**Directive**
The entries that follow need to be printed exactly as they are, minus any pictures.

[Stored data entries]
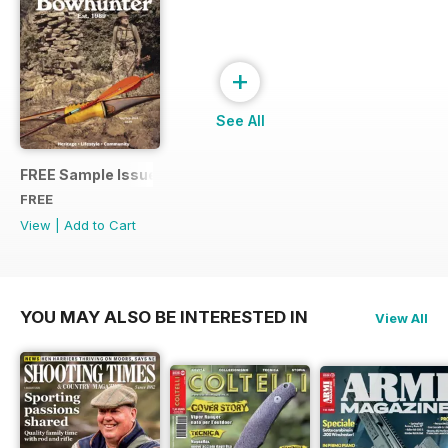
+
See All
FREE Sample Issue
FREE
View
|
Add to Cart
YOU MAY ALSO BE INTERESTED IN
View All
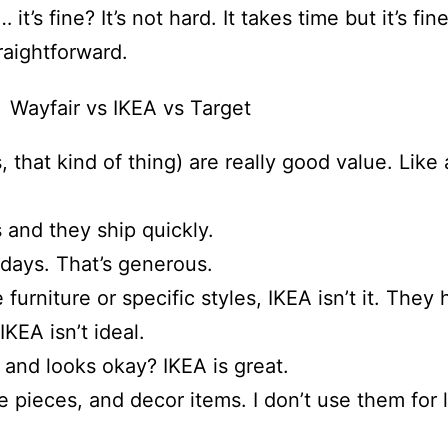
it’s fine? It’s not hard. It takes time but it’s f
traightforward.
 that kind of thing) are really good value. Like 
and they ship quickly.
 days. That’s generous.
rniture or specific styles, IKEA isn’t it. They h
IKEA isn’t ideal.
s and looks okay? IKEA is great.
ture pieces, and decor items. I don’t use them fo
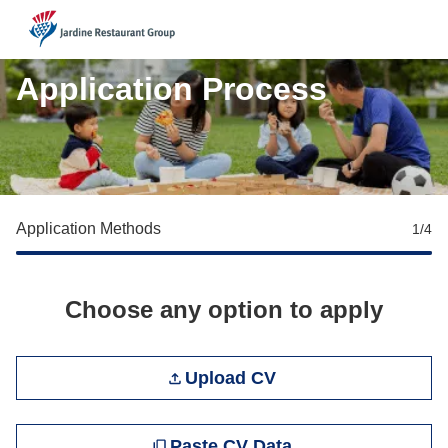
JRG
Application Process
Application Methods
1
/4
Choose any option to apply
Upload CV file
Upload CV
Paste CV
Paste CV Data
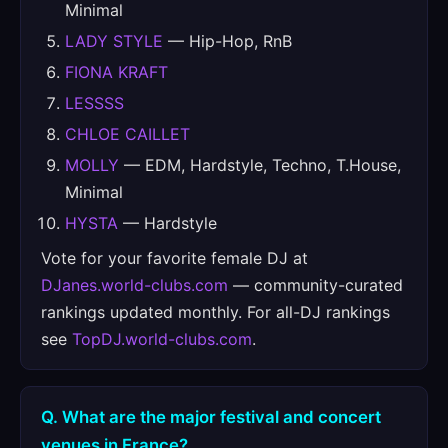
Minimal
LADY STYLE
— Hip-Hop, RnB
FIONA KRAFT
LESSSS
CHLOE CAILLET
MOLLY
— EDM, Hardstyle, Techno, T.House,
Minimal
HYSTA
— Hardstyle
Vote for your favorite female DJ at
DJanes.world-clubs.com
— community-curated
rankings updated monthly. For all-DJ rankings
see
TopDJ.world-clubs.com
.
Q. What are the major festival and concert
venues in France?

**Answer to this problem**
+
See All
FREE Sample Issue
FREE
View
|
Add to Cart
YOU MAY ALSO BE INTERESTED IN
View All
it’s fine? It’s not hard. It takes time but it’s f
traightforward.
 that kind of thing) are really good value. Like 
and they ship quickly.
 days. That’s generous.
rniture or specific styles, IKEA isn’t it. They h
IKEA isn’t ideal.
s and looks okay? IKEA is great.
ture pieces, and decor items. I don’t use them fo
JRG
Application Process
Application Methods
1
/4
Choose any option to apply
Upload CV file
Upload CV
Paste CV
Paste CV Data
Minimal
LADY STYLE
— Hip-Hop, RnB
FIONA KRAFT
LESSSS
CHLOE CAILLET
MOLLY
— EDM, Hardstyle, Techno, T.House,
Minimal
HYSTA
— Hardstyle
Vote for your favorite female DJ at
DJanes.world-clubs.com
— community-curated
rankings updated monthly. For all-DJ rankings
see
TopDJ.world-clubs.com
.
Q. What are the major festival and concert
venues in France?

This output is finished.